[Assignment]: Go through the records below and copy out every line holding "modo".

=== Section Start ===

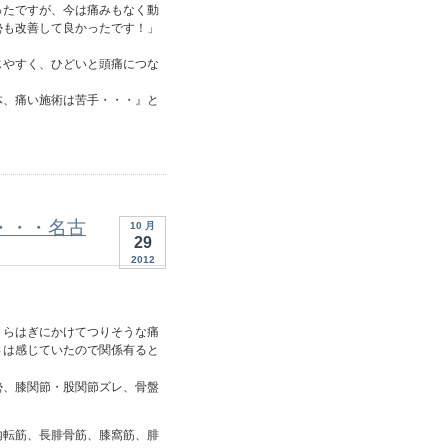
ったですが、今は痛みもなく動
勢も改善して良かったです！」
じやすく、ひどいと頭痛につな
体、痛い施術は苦手・・・』と
・・・名古
10 月
29
2012
くらはぎにかけてつりそうな痛
さは感じていたので関係有ると
勢、膝関節・股関節ズレ、骨盤
内転筋、長腓骨筋、膝窩筋、腓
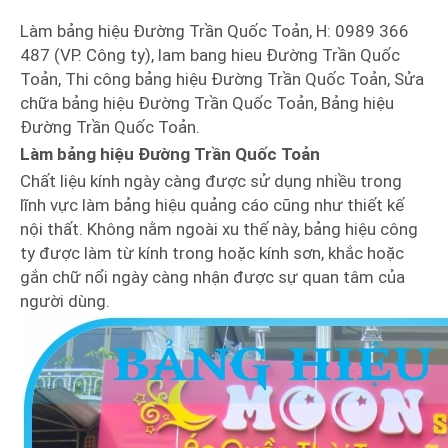
Làm bảng hiệu Đường Trần Quốc Toản, H: 0989 366
487 (VP. Công ty), lam bang hieu Đường Trần Quốc
Toản, Thi công bảng hiệu Đường Trần Quốc Toản, Sửa
chữa bảng hiệu Đường Trần Quốc Toản, Bảng hiệu
Đường Trần Quốc Toản.
Làm bảng hiệu Đường Trần Quốc Toản
Chất liệu kính ngày càng được sử dụng nhiều trong
lĩnh vực làm bảng hiệu quảng cáo cũng như thiết kế
nội thất. Không nằm ngoài xu thế này, bảng hiệu công
ty được làm từ kính trong hoặc kính sơn, khắc hoặc
gắn chữ nổi ngày càng nhận được sự quan tâm của
người dùng.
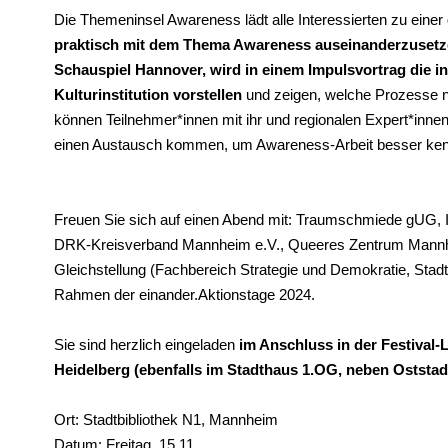
Die Themeninsel Awareness lädt alle Interessierten zu einer
praktisch mit dem Thema Awareness auseinanderzuset
Schauspiel Hannover, wird in einem Impulsvortrag die i
Kulturinstitution vorstellen
und zeigen, welche Prozesse nö
können Teilnehmer*innen mit ihr und regionalen Expert*inn
einen Austausch kommen, um Awareness-Arbeit besser kenne
Freuen Sie sich auf einen Abend mit: Traumschmiede gUG, I
DRK-Kreisverband Mannheim e.V., Queeres Zentrum Mannhe
Gleichstellung (Fachbereich Strategie und Demokratie, St
Rahmen der einander.Aktionstage 2024.
Sie sind herzlich eingeladen
im Anschluss in der Festival-
Heidelberg (ebenfalls im Stadthaus 1.OG, neben Oststa
Ort: Stadtbibliothek N1, Mannheim
Datum: Freitag, 15.11.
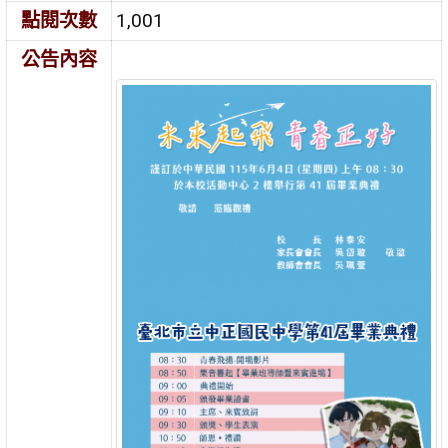
點閱次數
1,001
公告內容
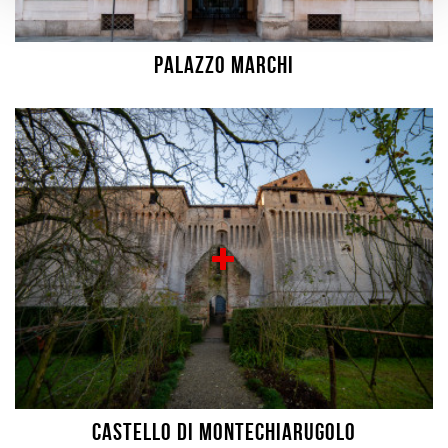
Palazzo Marchi
Castello di Montechiarugolo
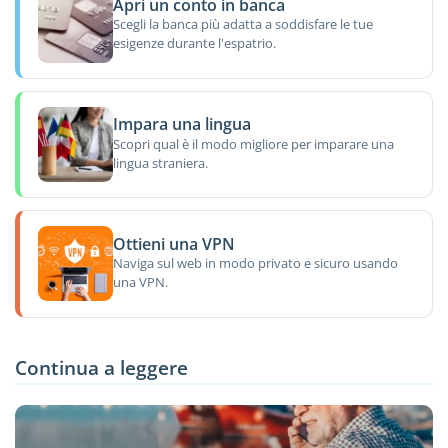
Apri un conto in banca
Scegli la banca più adatta a soddisfare le tue
esigenze durante l'espatrio.
Impara una lingua
Scopri qual è il modo migliore per imparare una
lingua straniera.
Ottieni una VPN
Naviga sul web in modo privato e sicuro usando
una VPN.
Continua a leggere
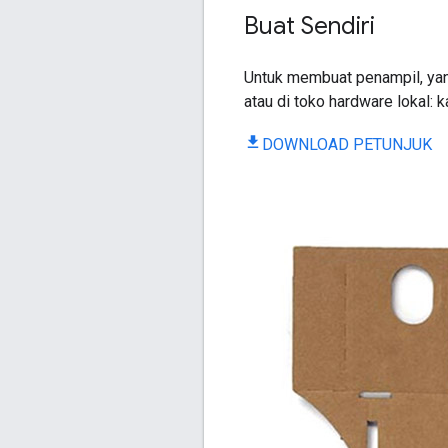
Buat Sendiri
Untuk membuat penampil, yang
atau di toko hardware lokal: k
DOWNLOAD PETUNJUK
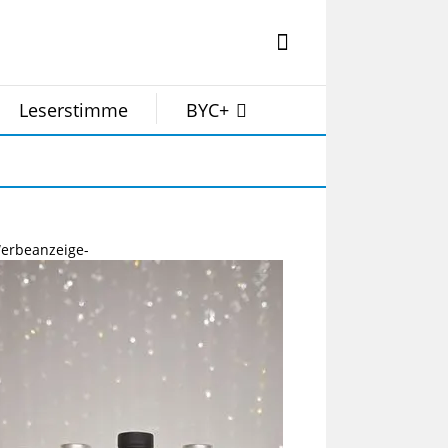
Leserstimme
BYC+
erbeanzeige-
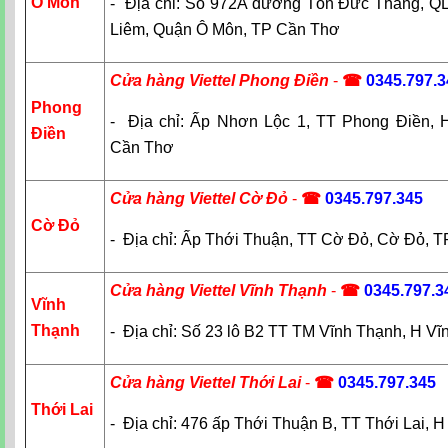
Ô Môn
- Địa chỉ: Số 972A đường Tôn Đức Thắng, Q
Liêm, Quận Ô Môn, TP Cần Thơ
Cửa hàng Viettel Phong Điền
-
☎
0345.797.3
Phong
- Địa chỉ: Ấp Nhơn Lộc 1, TT Phong Điền, 
Điền
Cần Thơ
Cửa hàng Viettel Cờ Đỏ
-
☎
0345.797.345
Cờ Đỏ
- Địa chỉ: Ấp Thới Thuận, TT Cờ Đỏ, Cờ Đỏ, 
Cửa hàng Viettel Vĩnh Thạnh
-
☎
0345.797.3
Vĩnh
Thạnh
- Địa chỉ: Số 23 lô B2 TT TM Vĩnh Thạnh, H V
Cửa hàng Viettel Thới Lai
-
☎
0345.797.345
Thới Lai
- Địa chỉ: 476 ấp Thới Thuận B, TT Thới Lai, 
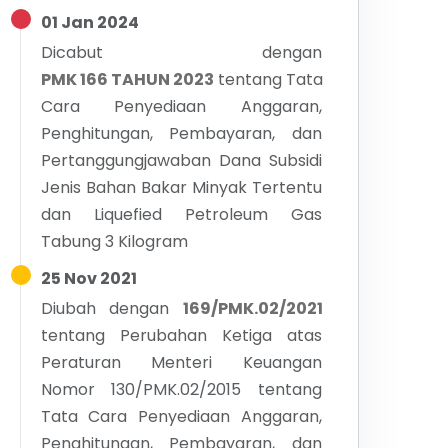
01 Jan 2024
Dicabut dengan
PMK 166 TAHUN 2023
tentang
Tata
Cara Penyediaan Anggaran,
Penghitungan, Pembayaran, dan
Pertanggungjawaban Dana Subsidi
Jenis Bahan Bakar Minyak Tertentu
dan Liquefied Petroleum Gas
Tabung 3 Kilogram
25 Nov 2021
Diubah dengan
169/PMK.02/2021
tentang
Perubahan Ketiga atas
Peraturan Menteri Keuangan
Nomor 130/PMK.02/2015 tentang
Tata Cara Penyediaan Anggaran,
Penghitungan, Pembayaran, dan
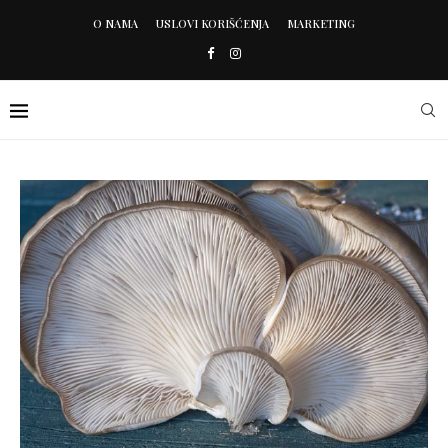
O NAMA
USLOVI KORIŠĆENJA
MARKETING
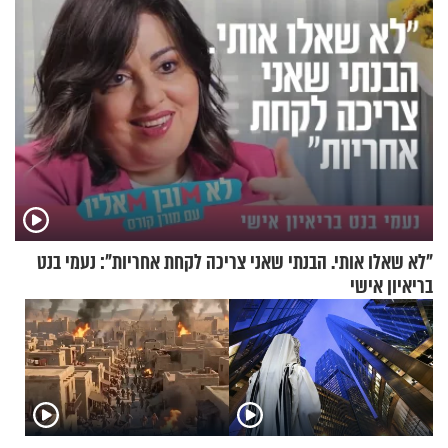
"לא שאלו אותי. הבנתי שאני צריכה לקחת אחריות": נעמי בנט
בריאיון אישי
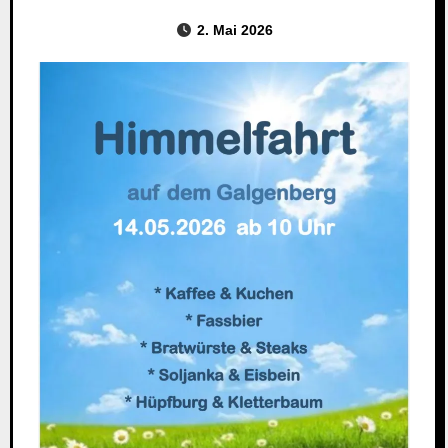
2. Mai 2026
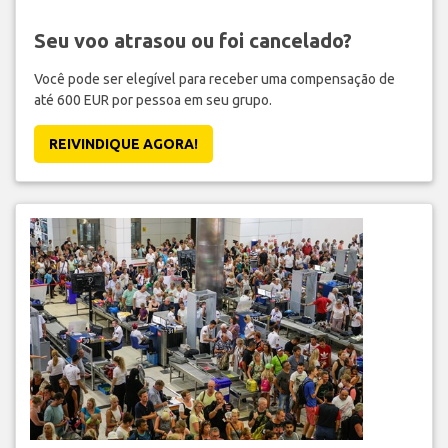
Seu voo atrasou ou foi cancelado?
Você pode ser elegível para receber uma compensação de
até 600 EUR por pessoa em seu grupo.
REIVINDIQUE AGORA!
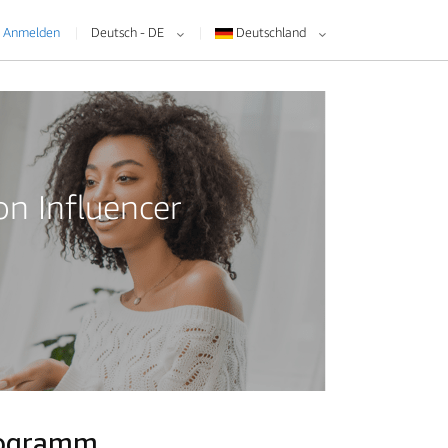
Anmelden
Deutsch - DE
Deutschland
n Influencer
Programm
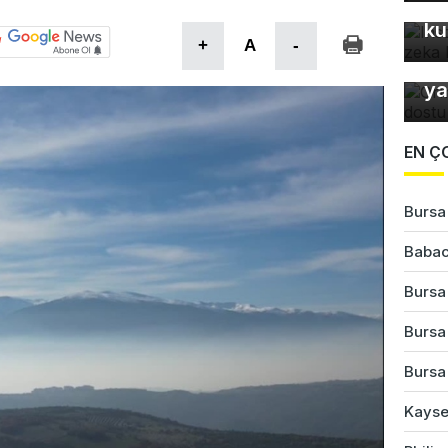
fo
ku
+
A
-
Or
ya
EN Ç
Bursa'
Babac
Bursa
Bursa'
Bursa'
Kayser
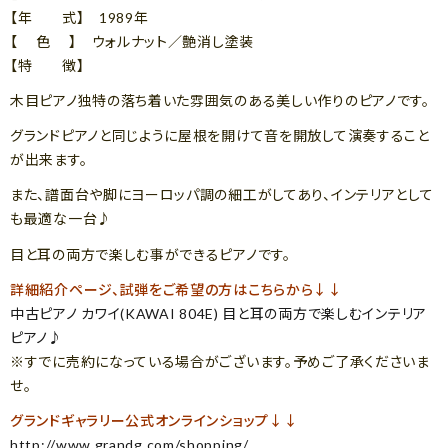
【年 式】 1989年
【 色 】 ウォルナット／艶消し塗装
【特 徴】
木目ピアノ独特の落ち着いた雰囲気のある美しい作りのピアノです。
グランドピアノと同じように屋根を開けて音を開放して演奏すること
が出来ます。
また、譜面台や脚にヨーロッパ調の細工がしてあり、インテリアとして
も最適な一台♪
目と耳の両方で楽しむ事ができるピアノです。
詳細紹介ページ、試弾をご希望の方はこちらから↓↓
中古ピアノ カワイ(KAWAI 804E) 目と耳の両方で楽しむインテリア
ピアノ♪
※すでに売約になっている場合がございます。予めご了承くださいま
せ。
グランドギャラリー公式オンラインショップ↓↓
http://www.grandg.com/shopping/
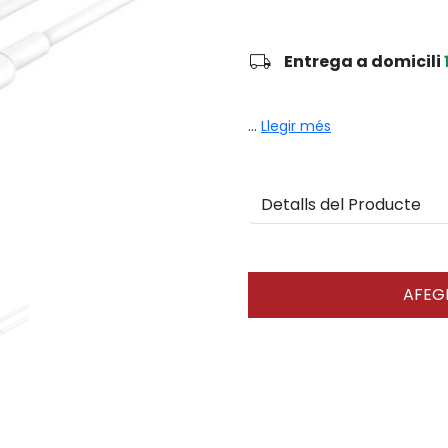
local_shipping
Entrega a domicili
...
Llegir més
Detalls del Producte
AFEGI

=== Section End ===

[Completed task]:
Scopri qual è il modo migliore per imparare una
Naviga sul web in modo privato e sicuro usando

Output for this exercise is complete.